Ida smiled triumphantly.

They went outside and walked around, pausing at the rear of the property where the two majestic crags, Baou des Blancs and Baou des Noirs, stood vigil. Marc paced the property.

“I think that it is as large as Matisse’s home in Cimiez and perhaps even larger than the Spaniard’s house in Vallauris,” he said and smiled complacently at the thought that he would live on a grander scale than his fellow artists.

“And is that important?” Virginia asked irritably.

“Of course it is important that Chagall live as well Matisse and Picasso,” he replied. “It is decided. Chagall will buy this house.”
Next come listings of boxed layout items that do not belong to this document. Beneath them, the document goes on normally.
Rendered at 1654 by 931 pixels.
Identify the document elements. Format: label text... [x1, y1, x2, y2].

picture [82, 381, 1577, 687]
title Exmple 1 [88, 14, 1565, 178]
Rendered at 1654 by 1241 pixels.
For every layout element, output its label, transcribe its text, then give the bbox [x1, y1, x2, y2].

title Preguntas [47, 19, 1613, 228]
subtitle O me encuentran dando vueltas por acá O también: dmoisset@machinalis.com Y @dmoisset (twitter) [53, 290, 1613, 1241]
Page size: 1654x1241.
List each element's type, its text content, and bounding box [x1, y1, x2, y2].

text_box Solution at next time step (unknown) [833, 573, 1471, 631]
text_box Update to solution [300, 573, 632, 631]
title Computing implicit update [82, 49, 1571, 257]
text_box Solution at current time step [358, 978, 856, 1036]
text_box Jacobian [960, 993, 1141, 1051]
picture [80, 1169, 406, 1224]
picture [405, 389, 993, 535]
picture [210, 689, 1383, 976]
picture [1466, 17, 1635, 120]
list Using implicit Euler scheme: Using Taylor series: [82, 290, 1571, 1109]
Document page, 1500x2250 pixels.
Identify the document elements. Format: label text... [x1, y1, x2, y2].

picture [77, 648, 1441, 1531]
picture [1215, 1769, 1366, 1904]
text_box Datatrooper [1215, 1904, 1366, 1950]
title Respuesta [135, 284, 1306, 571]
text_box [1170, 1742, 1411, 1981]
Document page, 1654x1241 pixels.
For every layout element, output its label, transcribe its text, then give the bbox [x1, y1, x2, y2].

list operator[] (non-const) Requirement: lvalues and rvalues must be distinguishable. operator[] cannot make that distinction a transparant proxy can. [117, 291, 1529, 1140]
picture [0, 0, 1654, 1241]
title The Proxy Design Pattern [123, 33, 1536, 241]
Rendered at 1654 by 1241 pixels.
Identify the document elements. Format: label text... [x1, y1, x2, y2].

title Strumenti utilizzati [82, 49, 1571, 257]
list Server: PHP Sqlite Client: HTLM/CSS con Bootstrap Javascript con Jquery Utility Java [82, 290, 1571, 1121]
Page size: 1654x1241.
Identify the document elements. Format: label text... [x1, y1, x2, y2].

“Do you like this haunted house, Mama?” David asked Virginia as they left.

“What I like is of no importance,” she replied. “It has been ordained that we live here.”

* * *

Ida returned to Paris and arranged for the sale, bargaining good-naturedly with Claude Bourdet until her price was agreed upon. Within months, the decrepit house was beautifully renovated. Its facade was painted a gleaming white, and bright green shutters framed the windows. She divided Bella’s tables and sofas, her desks and tables rescued from storage, between her house on Quai de l’Horloge and Les Collines.

“You see,
Mamochka
lives on in both our homes,” she told Marc as she arranged Bella’s bibelots on a small end table, sweeping aside the framed photograph of David that Virginia had placed there.

Virginia smiled grimly. She waited until Ida left and then replaced the photograph.

Ida occasionally drove to Cimiez to visit Matisse. Matisse had sketched her when she was a small girl; he sketched her again during those lazy afternoons in Cimiez.

“I want to capture you as the woman you have become. I knew when you were a child that you would be beautiful,” he told her, “but I never realized how beautiful.”